Aim of the task: Give again exactly the lines that stretch from the one with "hfov_deg: 14.9" to the end of the data below, including both of those lines and nothing else.

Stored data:

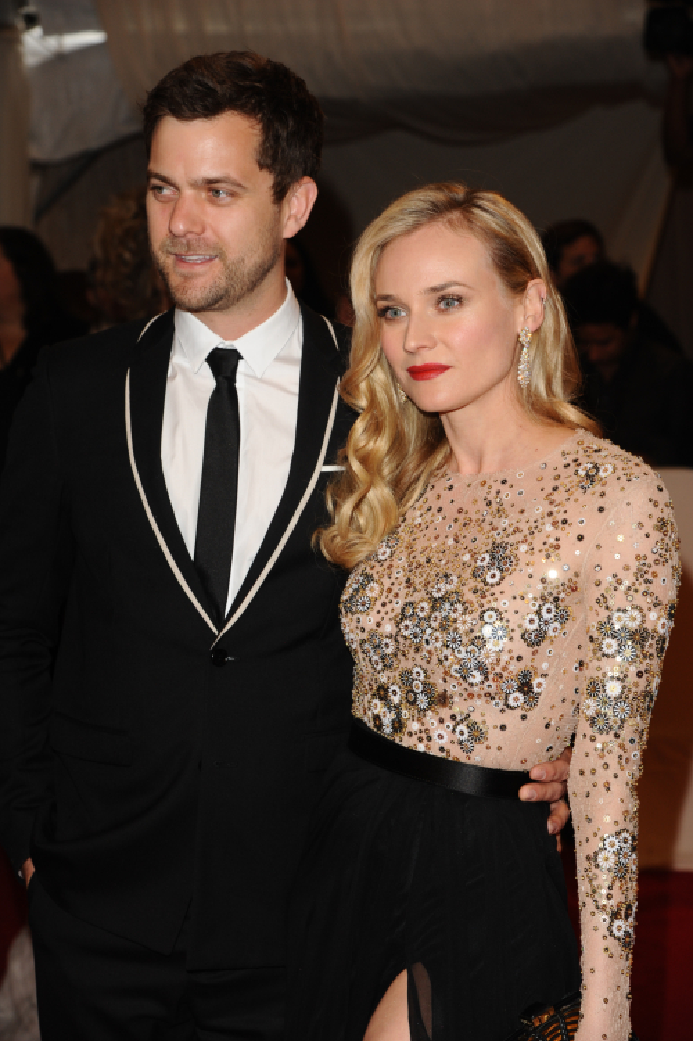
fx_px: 2659
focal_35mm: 92
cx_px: 346
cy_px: 520
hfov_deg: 14.9
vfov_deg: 22.2
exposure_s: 1/125
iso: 640
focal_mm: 92
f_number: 7.1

Finished exercise:
hfov_deg: 14.9
vfov_deg: 22.2
exposure_s: 1/125
iso: 640
focal_mm: 92
f_number: 7.1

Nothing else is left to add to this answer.